İşte Taksim göstericilerinin profili

Taksim Gezi Parkı'nda ağaç kesilmesine tepki olarak masumca başlayan protestoların şiddete varan boyuta uzanması ve faklı kesimlerin olaya dahil olması yeni soruları da gündeme getirdi. Peki göstericiler kim? Sosyologlar ve siyaset bilimcilerin tahlili:

Taksim Gezi Parkı'nda dokuzuncu güne ulaşan gösterilerle gündeme oturan eylemcilerin özellikleri merak ediliyor.
Siyasal ve ideolojik görüşleri, sosyal olaylara bakış açıları ve ekonomik güçleri nedir?
Türkiye ve dünya hakkında neler düşünüyorlar?
Kendi yaşam tarzları için ne kadar kaygılılar, başkalarının yaşam tarzına ne kadar saygılılar?
Sosyologlar ve siyaset bilimciler Taksim'deki gösterici kitlesini şöyle tanımlıyor:
- Kürt sorununda çözüm istemiyorlar. Kürtlerin siyasal, sosyal görünürlüğünden de rahatsız oluyorlar.
- Başörtülü kadınların, genç kızların sosyal hayatta rol almasına ve devlette çalışmasına kesinlikle karşı çıkıyorlar.
- Dindarlığın siyasal ve sosyal alandaki görüntülerinden memnun değiller. Sözgelimi, AK Parti'nin yükselişi, imam-hatip okullarına talebin artması gibi gelişmelerden kaygı duyuyorlar.
- Dini görünürlük açısından çok düşük istatistiklere sahipler. Namaz, oruç, hac gibi ibadetlerle ilgileri yok denecek kadar az. Kendilerini "laik, Atatürkçü" olarak tanımlıyorlar.
- Askerin siyasal alanda etkili olması gerektiğini düşünüyorlar. (Aralarında önemli bir kitle ise askeri darbe seçeneğinin kesin çözüm olduğunu düşünüyor)
- Hemen hepsi, Ergenekon, Balyoz, Andıç gibi davaların görülmesine karşı. Büyük çoğunluğu bu davalara karşı çıkan eylemlere de katılarak davalılara destek verdi.
- Genel olarak 28 Şubat darbesine destek veren gelenekten geliyorlar ve 2007 yılında yapılan Cumhuriyet mitinglerine de katıldılar.
- Güçlü bir sınıf bilincine sahipler.
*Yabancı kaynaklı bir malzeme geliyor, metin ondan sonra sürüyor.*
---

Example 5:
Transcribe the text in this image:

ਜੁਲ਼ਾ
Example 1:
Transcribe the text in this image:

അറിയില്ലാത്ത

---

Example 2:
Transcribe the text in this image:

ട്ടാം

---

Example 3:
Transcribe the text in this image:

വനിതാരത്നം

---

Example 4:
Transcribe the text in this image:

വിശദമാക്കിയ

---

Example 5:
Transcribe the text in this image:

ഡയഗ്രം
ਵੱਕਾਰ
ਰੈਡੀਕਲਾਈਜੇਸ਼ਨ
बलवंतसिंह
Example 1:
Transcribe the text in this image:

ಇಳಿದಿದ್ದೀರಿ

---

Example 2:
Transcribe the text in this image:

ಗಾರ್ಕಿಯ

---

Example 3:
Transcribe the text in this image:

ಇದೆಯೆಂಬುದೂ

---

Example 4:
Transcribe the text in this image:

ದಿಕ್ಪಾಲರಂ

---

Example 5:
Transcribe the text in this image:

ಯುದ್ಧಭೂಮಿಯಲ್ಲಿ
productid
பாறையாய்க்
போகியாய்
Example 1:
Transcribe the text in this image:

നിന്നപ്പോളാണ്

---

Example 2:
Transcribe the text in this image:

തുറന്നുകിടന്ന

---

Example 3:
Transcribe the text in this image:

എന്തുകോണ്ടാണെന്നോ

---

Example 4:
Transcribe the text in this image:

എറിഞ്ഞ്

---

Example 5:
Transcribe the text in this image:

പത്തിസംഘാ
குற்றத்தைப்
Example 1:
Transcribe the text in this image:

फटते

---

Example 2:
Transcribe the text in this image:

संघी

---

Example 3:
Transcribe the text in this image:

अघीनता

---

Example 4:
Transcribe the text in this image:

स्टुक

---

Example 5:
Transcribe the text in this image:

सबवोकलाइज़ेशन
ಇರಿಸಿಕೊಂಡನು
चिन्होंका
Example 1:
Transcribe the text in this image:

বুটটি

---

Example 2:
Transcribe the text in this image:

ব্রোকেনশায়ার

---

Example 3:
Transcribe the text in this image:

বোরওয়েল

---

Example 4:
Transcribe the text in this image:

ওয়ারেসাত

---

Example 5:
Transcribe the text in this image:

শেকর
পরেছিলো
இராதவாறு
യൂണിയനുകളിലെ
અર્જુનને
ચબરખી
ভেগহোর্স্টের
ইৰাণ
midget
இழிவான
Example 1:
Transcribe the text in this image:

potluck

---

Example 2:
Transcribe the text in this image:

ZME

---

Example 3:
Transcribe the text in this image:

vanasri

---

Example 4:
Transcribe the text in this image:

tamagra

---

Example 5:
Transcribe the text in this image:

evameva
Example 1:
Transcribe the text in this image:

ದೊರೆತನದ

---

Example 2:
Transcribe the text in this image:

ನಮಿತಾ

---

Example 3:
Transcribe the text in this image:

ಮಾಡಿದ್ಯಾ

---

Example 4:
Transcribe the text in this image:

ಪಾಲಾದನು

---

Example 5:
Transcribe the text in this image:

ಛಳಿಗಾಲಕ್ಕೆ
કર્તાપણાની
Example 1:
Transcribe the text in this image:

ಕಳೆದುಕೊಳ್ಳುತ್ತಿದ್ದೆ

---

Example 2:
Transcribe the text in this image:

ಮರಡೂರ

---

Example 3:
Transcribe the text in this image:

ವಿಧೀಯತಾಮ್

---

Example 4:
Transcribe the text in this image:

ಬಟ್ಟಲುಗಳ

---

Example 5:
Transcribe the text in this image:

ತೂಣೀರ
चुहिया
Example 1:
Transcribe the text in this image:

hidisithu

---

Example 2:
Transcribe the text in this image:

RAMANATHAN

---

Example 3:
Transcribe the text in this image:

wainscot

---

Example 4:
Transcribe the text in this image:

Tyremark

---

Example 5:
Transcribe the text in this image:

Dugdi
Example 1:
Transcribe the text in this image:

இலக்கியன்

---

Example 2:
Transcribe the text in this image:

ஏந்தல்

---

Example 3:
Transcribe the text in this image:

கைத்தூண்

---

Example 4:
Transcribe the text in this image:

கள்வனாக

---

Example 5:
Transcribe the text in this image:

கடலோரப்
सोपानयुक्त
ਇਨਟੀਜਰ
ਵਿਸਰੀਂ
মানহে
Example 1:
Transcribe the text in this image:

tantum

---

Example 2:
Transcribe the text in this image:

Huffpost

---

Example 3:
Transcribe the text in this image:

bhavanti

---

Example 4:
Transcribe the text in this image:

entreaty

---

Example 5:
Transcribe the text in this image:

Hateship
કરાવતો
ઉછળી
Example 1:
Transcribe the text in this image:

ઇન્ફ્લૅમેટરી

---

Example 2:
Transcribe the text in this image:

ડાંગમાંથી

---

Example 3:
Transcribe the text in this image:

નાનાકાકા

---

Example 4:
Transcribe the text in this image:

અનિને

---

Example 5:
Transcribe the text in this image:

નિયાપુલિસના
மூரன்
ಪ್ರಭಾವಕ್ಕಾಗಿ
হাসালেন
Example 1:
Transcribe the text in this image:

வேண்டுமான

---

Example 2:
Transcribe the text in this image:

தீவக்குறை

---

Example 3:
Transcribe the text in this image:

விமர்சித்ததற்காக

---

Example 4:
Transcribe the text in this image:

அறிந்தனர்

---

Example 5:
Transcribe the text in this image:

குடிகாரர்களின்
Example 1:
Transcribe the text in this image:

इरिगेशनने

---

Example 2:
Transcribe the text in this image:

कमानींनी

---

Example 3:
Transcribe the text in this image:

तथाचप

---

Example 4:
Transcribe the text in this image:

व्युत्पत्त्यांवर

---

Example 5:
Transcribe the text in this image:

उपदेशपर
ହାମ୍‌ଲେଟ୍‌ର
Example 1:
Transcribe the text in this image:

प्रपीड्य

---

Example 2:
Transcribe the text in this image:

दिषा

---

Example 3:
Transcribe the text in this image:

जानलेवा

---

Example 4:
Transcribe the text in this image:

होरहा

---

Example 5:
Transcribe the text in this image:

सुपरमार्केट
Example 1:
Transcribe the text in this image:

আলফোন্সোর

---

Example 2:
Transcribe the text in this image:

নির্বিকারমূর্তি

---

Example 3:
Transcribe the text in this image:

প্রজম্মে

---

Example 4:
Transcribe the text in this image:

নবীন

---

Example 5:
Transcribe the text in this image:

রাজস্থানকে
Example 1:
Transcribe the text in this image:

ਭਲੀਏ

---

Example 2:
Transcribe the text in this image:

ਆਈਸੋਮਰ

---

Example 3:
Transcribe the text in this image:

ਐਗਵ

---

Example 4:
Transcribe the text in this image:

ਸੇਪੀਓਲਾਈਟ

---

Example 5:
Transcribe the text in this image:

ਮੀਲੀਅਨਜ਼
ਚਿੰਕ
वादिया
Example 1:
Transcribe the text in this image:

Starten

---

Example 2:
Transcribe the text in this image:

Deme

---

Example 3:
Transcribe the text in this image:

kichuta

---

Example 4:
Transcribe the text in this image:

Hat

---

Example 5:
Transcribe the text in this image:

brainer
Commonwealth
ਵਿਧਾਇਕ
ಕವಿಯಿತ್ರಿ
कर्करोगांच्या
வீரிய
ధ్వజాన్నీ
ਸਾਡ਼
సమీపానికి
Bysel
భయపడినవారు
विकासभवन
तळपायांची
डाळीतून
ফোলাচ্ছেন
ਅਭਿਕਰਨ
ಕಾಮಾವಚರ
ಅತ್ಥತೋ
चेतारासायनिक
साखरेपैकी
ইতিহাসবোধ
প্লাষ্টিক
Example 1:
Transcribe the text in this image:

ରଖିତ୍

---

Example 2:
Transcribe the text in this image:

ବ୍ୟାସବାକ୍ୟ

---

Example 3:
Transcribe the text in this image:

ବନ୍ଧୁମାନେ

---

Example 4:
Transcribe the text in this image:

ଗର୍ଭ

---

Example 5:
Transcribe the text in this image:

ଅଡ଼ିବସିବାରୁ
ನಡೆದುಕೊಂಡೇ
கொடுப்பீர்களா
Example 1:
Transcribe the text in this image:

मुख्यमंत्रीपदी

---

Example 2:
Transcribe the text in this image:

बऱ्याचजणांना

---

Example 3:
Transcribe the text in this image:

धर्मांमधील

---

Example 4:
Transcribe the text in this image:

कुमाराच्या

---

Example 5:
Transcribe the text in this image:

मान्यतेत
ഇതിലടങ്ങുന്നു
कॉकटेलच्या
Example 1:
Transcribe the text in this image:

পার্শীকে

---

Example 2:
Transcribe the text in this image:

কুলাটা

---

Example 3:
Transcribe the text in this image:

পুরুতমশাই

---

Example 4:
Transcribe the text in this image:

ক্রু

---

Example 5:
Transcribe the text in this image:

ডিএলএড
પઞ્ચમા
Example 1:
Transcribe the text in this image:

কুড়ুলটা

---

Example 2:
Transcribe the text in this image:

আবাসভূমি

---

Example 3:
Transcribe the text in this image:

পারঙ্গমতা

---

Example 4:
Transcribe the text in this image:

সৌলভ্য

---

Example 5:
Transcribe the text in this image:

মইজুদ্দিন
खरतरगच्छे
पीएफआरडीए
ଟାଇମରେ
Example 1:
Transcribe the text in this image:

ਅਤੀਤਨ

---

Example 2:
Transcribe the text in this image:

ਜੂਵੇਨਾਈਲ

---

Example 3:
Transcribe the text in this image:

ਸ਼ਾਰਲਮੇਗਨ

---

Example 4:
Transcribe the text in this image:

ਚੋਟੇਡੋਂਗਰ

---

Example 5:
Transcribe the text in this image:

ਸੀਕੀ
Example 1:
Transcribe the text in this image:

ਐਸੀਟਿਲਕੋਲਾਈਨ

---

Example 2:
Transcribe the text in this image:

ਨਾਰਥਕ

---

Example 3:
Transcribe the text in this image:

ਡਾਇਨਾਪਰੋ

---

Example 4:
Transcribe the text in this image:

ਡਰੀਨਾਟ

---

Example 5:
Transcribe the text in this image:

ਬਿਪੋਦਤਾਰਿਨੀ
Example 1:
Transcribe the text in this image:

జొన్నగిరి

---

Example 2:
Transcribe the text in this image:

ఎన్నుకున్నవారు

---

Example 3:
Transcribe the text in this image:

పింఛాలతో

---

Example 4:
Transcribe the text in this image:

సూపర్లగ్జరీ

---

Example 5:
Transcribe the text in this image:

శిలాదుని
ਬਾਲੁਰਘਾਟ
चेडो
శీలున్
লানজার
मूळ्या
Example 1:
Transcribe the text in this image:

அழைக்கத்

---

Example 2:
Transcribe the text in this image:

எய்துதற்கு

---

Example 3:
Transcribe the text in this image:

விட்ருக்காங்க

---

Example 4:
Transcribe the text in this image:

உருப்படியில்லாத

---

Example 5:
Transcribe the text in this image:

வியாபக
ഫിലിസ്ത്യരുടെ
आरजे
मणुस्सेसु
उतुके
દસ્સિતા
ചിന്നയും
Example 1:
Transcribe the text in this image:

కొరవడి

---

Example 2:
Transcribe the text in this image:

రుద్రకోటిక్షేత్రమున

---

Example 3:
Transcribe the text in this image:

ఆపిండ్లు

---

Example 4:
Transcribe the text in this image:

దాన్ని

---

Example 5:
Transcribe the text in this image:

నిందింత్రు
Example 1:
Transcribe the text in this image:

Ağırlıklı olarak beyaz yakalı istihdam grubunu temsil ediyorlar ve kendi sosyo-ekonomik güçlerinin devamlılığına odaklanıyorlar.
- Türkiye'nin ekonomik büyümesi ve milli gelirin artması gibi temel makro ekonomik verileri birinci derecede önemsemiyorlar. Ama bu gelişmelerden en çok yararlanan meslek ve sermaye gruplarının içinde bulunuyorlar.
- Batıcılar, Batı değerlerine sahip çıkma iddiası taşırlar ama Avrupa Birliği üyeliğine de karşılar.
- Dış politikaya ilgilenmiyorlar. Türkiye'nin Suriye politikasından memnun değiller: Türkiye'nin İslam dünyasıyla gelişen ilişkilerini endişe verici buluyorlar.
- Tayyip Erdoğan'a yönelik tepkileri ontolojik... Üslubundan çok varlığına karşı çıkıyorlar. Erdoğan'a reaksiyonları bir alt kimlik kadar güçlü ve tavırlarını değiştirecek girişimlere kapalılar.
- Aynı şekilde, Fethullah Gülen'e ve cemaatinin faaliyetleri başta olmak üzere bütün dini sivil toplum hareketlerine karşı da tepkililer. Dini referanslı sivil çeşitliliği sistem ve kendi yaşam tarzları için tehlike olarak görüyorlar.
- Aralarında İşçi Partisi, ÖDP gibi siyasal hareketlerde görev alanlar da bulunmasına rağmen büyük çoğunluğu CHP'ye oy veriyor. Bununla birlikte CHP'nin daha sert muhalefet yapması gerektiğini düşünüyorlar.